J watches Postcards From Buster, and I like for him to watch it even. It’s like a travel show for kids, if you haven’t seen it, and I’m just beside myself that anyone would want to ban it because in one episode one family has two moms.
When J was in preschool, he came home one day and announced, “O has two mommies.”
And I responded the way any (relatively) sane person talking to a four year old would. I said, “Yeah? Okay. Would you like Mama to make you a spinach pizza or mac & cheese for lunch today?”
Because first, what is the harm in a child hearing someone has two mommies and second, what else does a 4-year-old really need to know about that situation?

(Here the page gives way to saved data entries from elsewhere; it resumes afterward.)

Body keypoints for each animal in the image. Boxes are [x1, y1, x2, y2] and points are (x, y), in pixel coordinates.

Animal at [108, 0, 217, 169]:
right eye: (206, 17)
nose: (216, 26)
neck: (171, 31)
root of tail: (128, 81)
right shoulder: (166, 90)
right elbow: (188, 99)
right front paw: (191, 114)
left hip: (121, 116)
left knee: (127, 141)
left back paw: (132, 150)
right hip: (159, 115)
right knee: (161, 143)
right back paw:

But listen, if you have your panties in a twist over the possibility of your children hearing this sort of blasphemy on television, here’s a tip: I have two moms and two dads, and none of my parents are gay. So there’s a ready explanation, if you think dishonesty and denial are a better way to go when raising children. Your kids, your call. But please, don’t try to take away one of the few kid shows that are actually interesting, educational and don't give me a headache.
The second story concerns the availability of Plan B in Chilean public hospitals. Now, putting aside all of the political, social, religious, etcetera issues here, I would be happy just to find an ounce (half an ounce even) of logic around the outrage here. Here are some quotes:
"According to government statistics, 15 percent of all births in Chile are to mothers 18 or younger, "
"Opponents of the policy are furious because girls as young as 14 are being allowed to have access to the emergency
contraception without any requirement that their parents be notified. "
“When we are talking about girls between the ages of 14 and 18, parental consent is important,” said Senator Soledad Alvear, president of the Christian Democrats and Ms. Bachelet’s main rival for the alliance’s presidential nomination last year. “They can’t vote or drive a car or even buy cigarettes until they are 18,” she added.
Perfectly reasonable concerns, right? Except:
"the age of consent in Chile is 14"So fourteen year old Chilean girls are old enough to consent to sex without their parents' permission, but not old enough to decide how to deal with the consequences of that decision without their parents' input? Surely I must be missing something here... please, someone enlighten me.